Было ощущенье, когда сидел я за столиком, пия пиво «Шлицмилуоки» в «Функ-Эке» на Кастаньен-аллее, будто возможно все. Когда Моузли стоял бы за Англью без бедности и бюрократьи, за отмену классовой системы и право всех мужчин и женщин высказывать все, что у них на уме, без страха перед подавленьем. Но Закон о расовых взаимоотношеньях покончил со свободою речи в Англьи. Всякое меньшинство в сей земле давило любое обсужденье равенства – большинство существовало под игом меньшинства. Ныне сею землею правят Сыновья-Ублюдки Истины – и ходят привольно по ней же.

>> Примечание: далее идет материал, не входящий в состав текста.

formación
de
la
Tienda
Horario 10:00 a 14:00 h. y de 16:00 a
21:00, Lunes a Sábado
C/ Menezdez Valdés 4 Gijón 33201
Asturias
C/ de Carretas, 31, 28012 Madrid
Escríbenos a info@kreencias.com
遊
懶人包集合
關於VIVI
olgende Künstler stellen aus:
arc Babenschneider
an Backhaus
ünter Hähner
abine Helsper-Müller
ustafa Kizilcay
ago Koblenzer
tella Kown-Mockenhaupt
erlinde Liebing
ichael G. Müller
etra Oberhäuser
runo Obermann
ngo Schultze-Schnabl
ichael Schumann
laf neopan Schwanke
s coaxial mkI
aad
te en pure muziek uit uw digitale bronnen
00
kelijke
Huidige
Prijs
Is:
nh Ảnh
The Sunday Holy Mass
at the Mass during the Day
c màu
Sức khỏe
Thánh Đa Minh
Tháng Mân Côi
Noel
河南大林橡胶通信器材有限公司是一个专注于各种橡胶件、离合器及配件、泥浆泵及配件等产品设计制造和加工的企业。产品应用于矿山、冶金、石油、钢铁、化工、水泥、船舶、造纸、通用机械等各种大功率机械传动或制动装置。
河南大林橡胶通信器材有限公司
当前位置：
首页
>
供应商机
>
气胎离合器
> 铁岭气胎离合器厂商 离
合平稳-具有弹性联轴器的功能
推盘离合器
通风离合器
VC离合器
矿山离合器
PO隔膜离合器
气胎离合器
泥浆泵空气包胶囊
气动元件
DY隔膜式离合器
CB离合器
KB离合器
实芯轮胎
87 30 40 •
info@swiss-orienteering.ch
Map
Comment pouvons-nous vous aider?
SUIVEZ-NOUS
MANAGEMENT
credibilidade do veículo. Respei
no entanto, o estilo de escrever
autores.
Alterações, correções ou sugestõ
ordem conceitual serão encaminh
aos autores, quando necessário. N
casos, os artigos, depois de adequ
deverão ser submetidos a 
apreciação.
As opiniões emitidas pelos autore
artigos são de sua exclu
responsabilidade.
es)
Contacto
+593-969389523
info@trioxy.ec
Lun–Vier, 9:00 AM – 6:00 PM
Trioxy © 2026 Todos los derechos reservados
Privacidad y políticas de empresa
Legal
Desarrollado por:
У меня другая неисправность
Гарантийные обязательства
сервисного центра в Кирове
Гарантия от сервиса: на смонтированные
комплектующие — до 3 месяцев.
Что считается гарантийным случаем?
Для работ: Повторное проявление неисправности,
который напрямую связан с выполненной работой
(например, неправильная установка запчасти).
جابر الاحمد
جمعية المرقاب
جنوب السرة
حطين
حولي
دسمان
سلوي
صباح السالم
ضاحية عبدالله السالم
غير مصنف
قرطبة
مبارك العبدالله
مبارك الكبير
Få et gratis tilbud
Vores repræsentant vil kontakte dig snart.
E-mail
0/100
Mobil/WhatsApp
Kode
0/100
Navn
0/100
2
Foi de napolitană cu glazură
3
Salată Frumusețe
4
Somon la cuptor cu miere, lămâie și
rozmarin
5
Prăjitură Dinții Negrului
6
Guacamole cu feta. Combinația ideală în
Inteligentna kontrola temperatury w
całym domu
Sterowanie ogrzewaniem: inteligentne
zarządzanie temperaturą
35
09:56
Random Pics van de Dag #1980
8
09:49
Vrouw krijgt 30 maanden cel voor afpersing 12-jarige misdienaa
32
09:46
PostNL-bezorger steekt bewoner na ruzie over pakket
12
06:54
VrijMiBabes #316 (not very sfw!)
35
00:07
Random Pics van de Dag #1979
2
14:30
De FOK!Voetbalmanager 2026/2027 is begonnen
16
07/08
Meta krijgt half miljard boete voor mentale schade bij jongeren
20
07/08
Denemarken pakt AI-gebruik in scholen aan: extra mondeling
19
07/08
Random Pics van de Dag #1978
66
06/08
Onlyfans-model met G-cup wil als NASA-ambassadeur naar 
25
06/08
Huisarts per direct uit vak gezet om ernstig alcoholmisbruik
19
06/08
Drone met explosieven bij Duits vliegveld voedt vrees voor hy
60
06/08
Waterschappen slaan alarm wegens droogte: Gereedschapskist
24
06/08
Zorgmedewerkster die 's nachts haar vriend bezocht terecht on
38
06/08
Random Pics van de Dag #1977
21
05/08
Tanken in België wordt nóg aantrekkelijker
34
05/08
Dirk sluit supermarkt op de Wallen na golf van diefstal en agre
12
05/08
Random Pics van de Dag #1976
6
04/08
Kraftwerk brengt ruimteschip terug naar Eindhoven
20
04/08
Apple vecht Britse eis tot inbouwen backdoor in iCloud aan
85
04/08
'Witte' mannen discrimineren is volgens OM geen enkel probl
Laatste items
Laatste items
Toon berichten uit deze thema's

После уместной и пристойной паузы дитя мне спело:

Малиновки заслышав голосок,

Сдается, слышу голос я дрозда,

Сдается, лорда Хоррора я слышу —

Уж точно мне теперь пришла пизда.

Латентный отцеубийственный порыв понудил меня вложить один свой перст ей в уста, помешать там пульпу. Стихийные человечьи твари имеют дело со стихийными же страстями, посему я медлил, но в итоге палец изо рта у нее все же вынул. Руки почти-мертвых играют со мною причудливые трюки – они трямкают и перебирают струны моего сердца. Мельницы Бога мелют – и мелют они как по невинным, так и по зверю.

Ея большое младенческое личико воссияло – без единого намека на шоколад, – и глянула на меня она так, словно я Сквайр Нижайшего Разбору.